В древности княжеские грамоты и указы князьями не подписывались, а скреплялись приложением печати, которая привешивалась к документу на шнурке. Поэтому печатники, хранившие и привешивавшие к документам княжеские печати, должны принадлежать к древнейшим чинам княжеского двора.
Летописи сохранили указание на них от первой половины XIII века. У галицкого князя, Даниила Романовича, был печатник Кирилл. Он пользовался большим доверием своего государя и в 1241 г. послан был в Бакоту “исписати грабительства нечестивых бояр и утешити землю…”.
Это был человек грамотный, но невысокородный, а потому называется только по имени, без отчества. В том же году он был отправлен ратным воеводою в землю Болоховскую (Kap.IV; Пр. 20). Этот старейший печатник, нам известный, так же хорошо, значит, владел мечом, как и пером.

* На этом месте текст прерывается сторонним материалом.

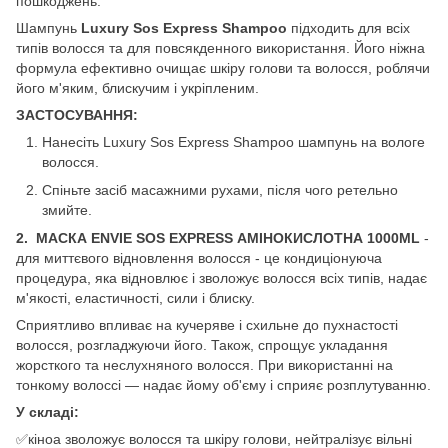
пошкоджень.
Шампунь
Luxury Sos Express Shampoo
підходить для всіх
типів волосся та для повсякденного використання. Його ніжна
формула ефективно очищає шкіру голови та волосся, роблячи
його м'яким, блискучим і укріпленим.
ЗАСТОСУВАННЯ:
Нанесіть Luxury Sos Express Shampoo шампунь на вологе
волосся.
Спіньте засіб масажними рухами, після чого ретельно
змийте.
2. МАСКА ENVIE SOS EXPRESS АМІНОКИСЛОТНА 1000ML
-
для миттєвого відновлення волосся - це кондиціонуюча
процедура, яка відновлює і зволожує волосся всіх типів, надає
м'якості, еластичності, сили і блиску.
Сприятливо впливає на кучеряве і схильне до пухнастості
волосся, розгладжуючи його. Також, спрощує укладання
жорсткого та неслухняного волосся. При використанні на
тонкому волоссі — надає йому об'єму і сприяє розплутуванню.
У складі:
✅кіноа зволожує волосся та шкіру голови, нейтралізує вільні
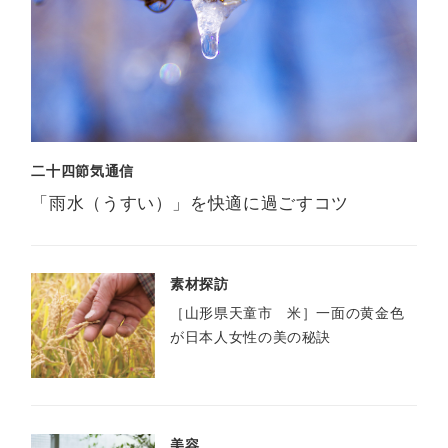
二十四節気通信
「雨水（うすい）」を快適に過ごすコツ
素材探訪
［山形県天童市 米］一面の黄金色
が日本人女性の美の秘訣
美容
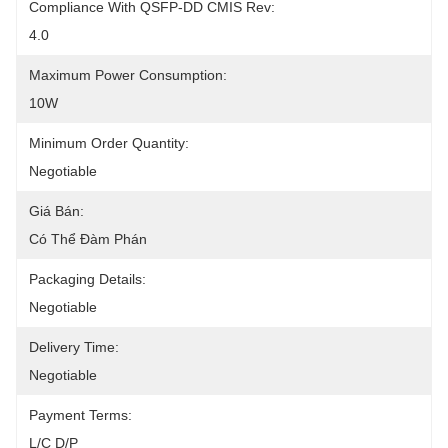
Compliance With QSFP-DD CMIS Rev:
4.0
Maximum Power Consumption:
10W
Minimum Order Quantity:
Negotiable
Giá Bán:
Có Thể Đàm Phán
Packaging Details:
Negotiable
Delivery Time:
Negotiable
Payment Terms:
L/C D/P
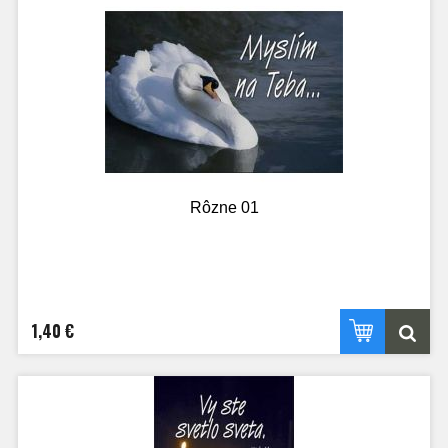
Rôzne 01
1,40 €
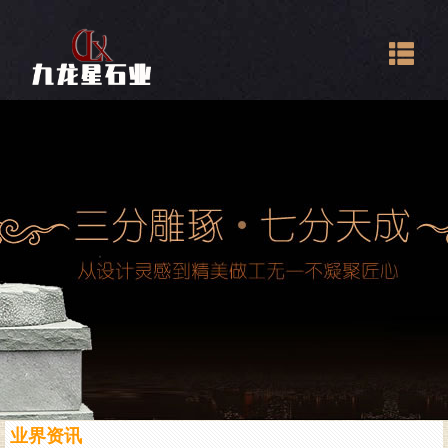
Togg
navig
业界资讯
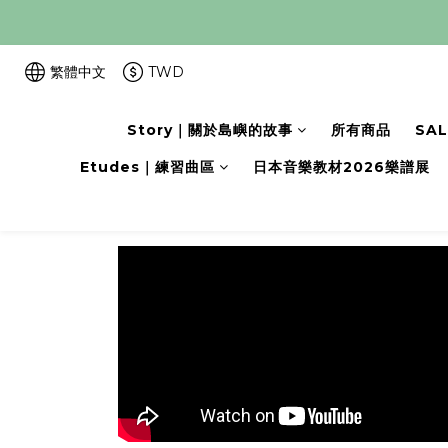
繁體中文
TWD
Story｜關於島嶼的故事
所有商品
SA
Etudes｜練習曲區
日本音樂教材2026樂譜展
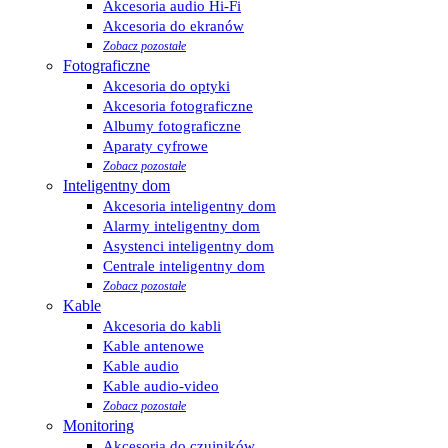
Akcesoria audio Hi-Fi
Akcesoria do ekranów
Zobacz pozostałe
Fotograficzne
Akcesoria do optyki
Akcesoria fotograficzne
Albumy fotograficzne
Aparaty cyfrowe
Zobacz pozostałe
Inteligentny dom
Akcesoria inteligentny dom
Alarmy inteligentny dom
Asystenci inteligentny dom
Centrale inteligentny dom
Zobacz pozostałe
Kable
Akcesoria do kabli
Kable antenowe
Kable audio
Kable audio-video
Zobacz pozostałe
Monitoring
Akcesoria do czujników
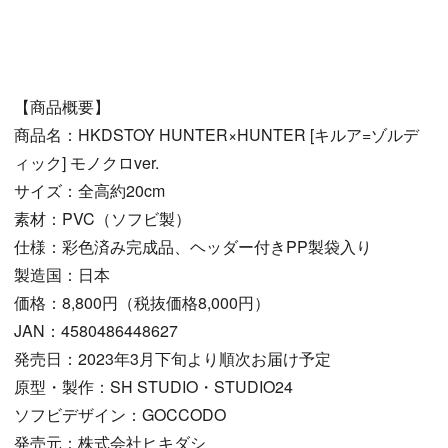
【商品概要】
商品名：HKDSTOY HUNTER×HUNTER [キルア=ゾルデ
ィック] モノクロver.
サイズ：全高約20cm
素材：PVC（ソフビ製）
仕様：彩色済み完成品、ヘッダー付きPP製袋入り
製造国：日本
価格：8,800円（税抜価格8,000円）
JAN：4580486448627
発売日：2023年3月下旬より順次お届け予定
原型・製作：SH STUDIO・STUDIO24
ソフビデザイン：GOCCODO
発売元：株式会社ヒキダシ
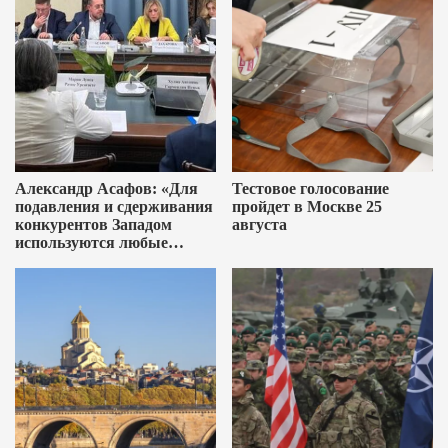
Александр Асафов: «Для
Тестовое голосование
подавления и сдерживания
пройдет в Москве 25
конкурентов Западом
августа
используются любые
методы»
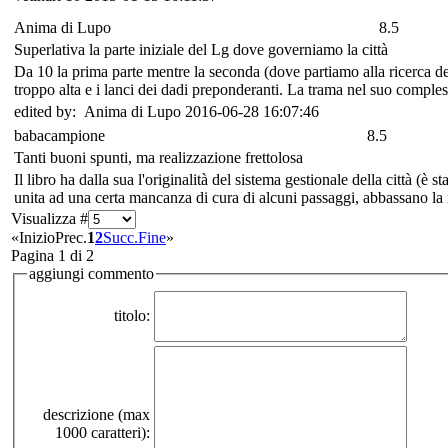
Anima di Lupo
8.5
Superlativa la parte iniziale del Lg dove governiamo la città
Da 10 la prima parte mentre la seconda (dove partiamo alla ricerca del
troppo alta e i lanci dei dadi preponderanti. La trama nel suo comple
edited by: Anima di Lupo 2016-06-28 16:07:46
babacampione
8.5
Tanti buoni spunti, ma realizzazione frettolosa
Il libro ha dalla sua l'originalità del sistema gestionale della città (è s
unita ad una certa mancanza di cura di alcuni passaggi, abbassano la 
Visualizza #
«
Inizio
Prec.
1
2
Succ.
Fine
»
Pagina 1 di 2
aggiungi commento
titolo:
descrizione (max
1000 caratteri):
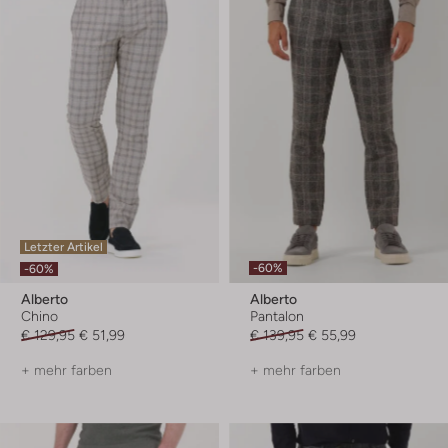
Letzter Artikel
-60%
-60%
Alberto
Alberto
Chino
Pantalon
€ 129,95
€ 51,99
€ 139,95
€ 55,99
+ mehr farben
+ mehr farben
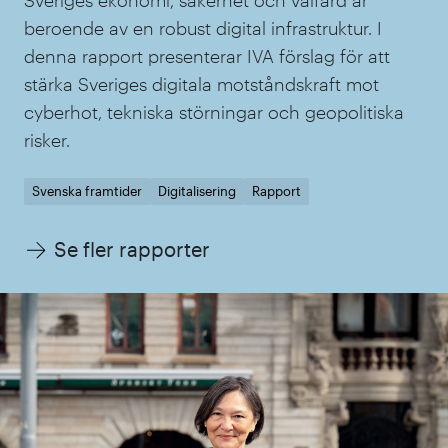
beroende av en robust digital infrastruktur. I
denna rapport presenterar IVA förslag för att
stärka Sveriges digitala motståndskraft mot
cyberhot, tekniska störningar och geopolitiska
risker.
Svenska framtider
Digitalisering
Rapport
Se fler rapporter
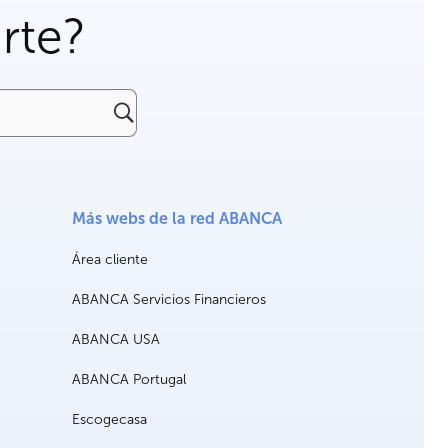
rte?
Más webs de la red ABANCA
Área cliente
ABANCA Servicios Financieros
ABANCA USA
ABANCA Portugal
Escogecasa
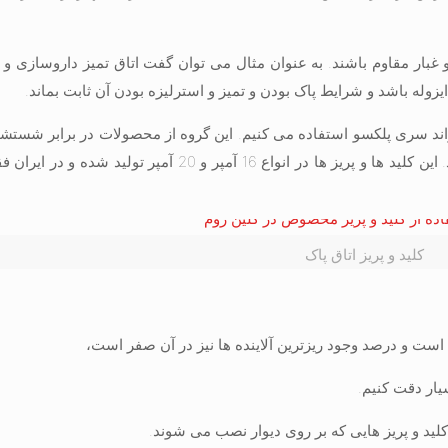
و غبار مقاوم باشند. به عنوان مثال می توان گفت اتاق تمیز داروسازی و ب
یزوله باشد و شرایط پاک بودن و تمیز و استرلیزه بودن آن ثابت بماند.
ند سری پلکسو استفاده می کنیم. این گروه از محصولات در برابر شستشو 
کلید و پریز اتاق پاک
یزی است و درصد وجود ریزترین آلاینده ها نیز در آن صفر است،
سیار دقت کنیم.
لید و پریز هایی که بر روی دیوار نصب می شوند.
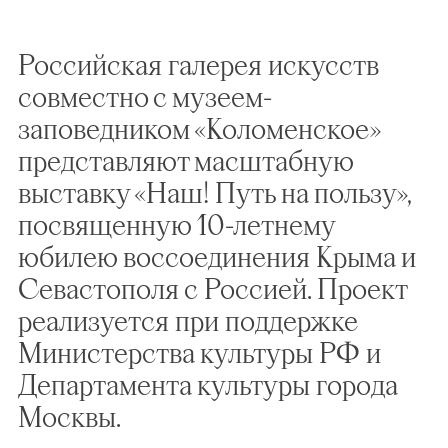
Российская галерея искусств
совместно с музеем-
заповедником «Коломенское»
представляют масштабную
выставку «Наш! Путь на пользу»,
посвященную 10-летнему
юбилею воссоединения Крыма и
Севастополя с Россией. Проект
реализуется при поддержке
Министерства культуры РФ и
Департамента культуры города
Москвы.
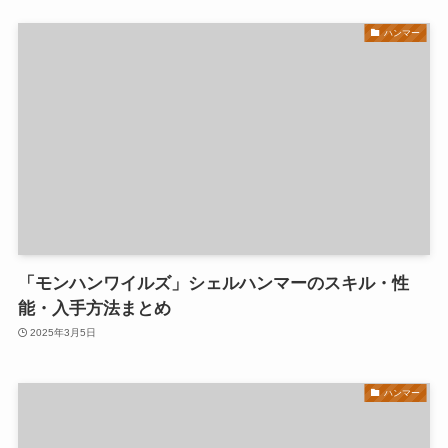
ハンマー
「モンハンワイルズ」シェルハンマーのスキル・性
能・入手方法まとめ
2025年3月5日
ハンマー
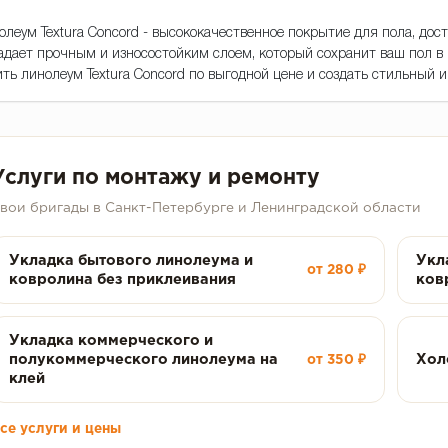
олеум Textura Concord - высококачественное покрытие для пола, дос
адает прочным и износостойким слоем, который сохранит ваш пол в
ить линолеум Textura Concord по выгодной цене и создать стильный 
Услуги по монтажу и ремонту
вои бригады в Санкт-Петербурге и Ленинградской области
Укладка бытового линолеума и
Укл
от 280 ₽
ковролина без приклеивания
ков
Укладка коммерческого и
полукоммерческого линолеума на
Хол
от 350 ₽
клей
се услуги и цены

У смоленского князя, Федора, был печатник, Моисей, тоже из людей неименитых; нам известна грамота этого князя от 1284 г., которую он печатал (Рум. собр. II. № 3).
При московских князьях печатники сохраняют тот же характер: это люди грамотные, но неродовитые. Дмитрий Иванович сделал своим печатником попа Митяя (Никонов, лет.). У Великого князя Ивана Васильевича печатником был грек, Юрий Дмитриев (Рум. собр. I. C.399). У внука его, Ивана Васильевича, в должности печатника встречаем дьяка, Ив. Мих. Висковатова, фамилия совершенно неизвестная Шереметевскому списку.
В XVII веке в качестве печатников исключительно являются дьяки.
Шереметевская сводная книга очень запаздывает с печатниками. Она приводит единственного ей известного печатника под 1667 г.; это думный дьяк и печатник Алмаз Иванов (f в 1669). Печатники как люди неродовитые, по всей вероятности, мало интересовали составителя свода.
Котошихин много говорит о печатях, но совсем не знает печатников. Это потому, что в его время должность печатника слилась с должностью думного дьяка, ведавшего Посольский и Печатный приказы[1].
На руках этого дьяка было три печати: большая государственная, которою печатались грамоты к иностранным государям (за исключением крымского хана и ханов калмыцких) и грамоты в Малороссию;
2) малая государственная, которою печатались грамоты к крымским и калмыцким ханам и внутренние грамоты на пожалование вотчин, поместий и гостинным именем;
3) печать, которая прикладывалась ко всем внутренним правительственным грамотам: “а бывает та печать у думнаго дьяка безпрестанно повешена на вороту” (Котош. С. 72, 30, 92, 93).
Кроме этих трех печатей, у московских государей в XVII веке была еще четвертая “для скорых и тайных царских дел”. Она хранилась у государева постельничего (Котош. П. 13).
Место печатника на служебной лестнице XVII века определяется его думным дьячеством. Думный дьяк и печатник пишется после всех рассмотренных чинов (за исключением стряпчих), но впереди других думных дьяков.
Можно думать, что то же место принадлежало и печатникам, думным дьякам XVI века. Печатник и доверенный дьяк Ивана Грозного, Ив. Мих. Висковатов, в соборной грамоте 1566 г. написан после казначеев и впереди других думных дьяков. Промежуточные чины, занимающие место между казначеями и печатниками, в соборном приговоре 1566 г. не участвовали.
[1] Соединение посольских дел с должностью печатника встречается еще при Грозном. Доверенный его дьяк, Ив. Мих. Висковатов, которому не раз поручались иностранные сношения, был вместе с тем и печатником. Но это не было общим правилом.
Печатник Борис Иванович Сукин в 1573 г. сидел в Разбойной избе, а не в Посольской (А. до ю.б. № 230. II и III). При Федоре Ивановиче дьяк Посольского приказа, Василий Щелкалов, был и печатником (Рус. ист. сб. И. 128). Таким образом, практика времен Котошихина имеет свои корни еще в XVI веке.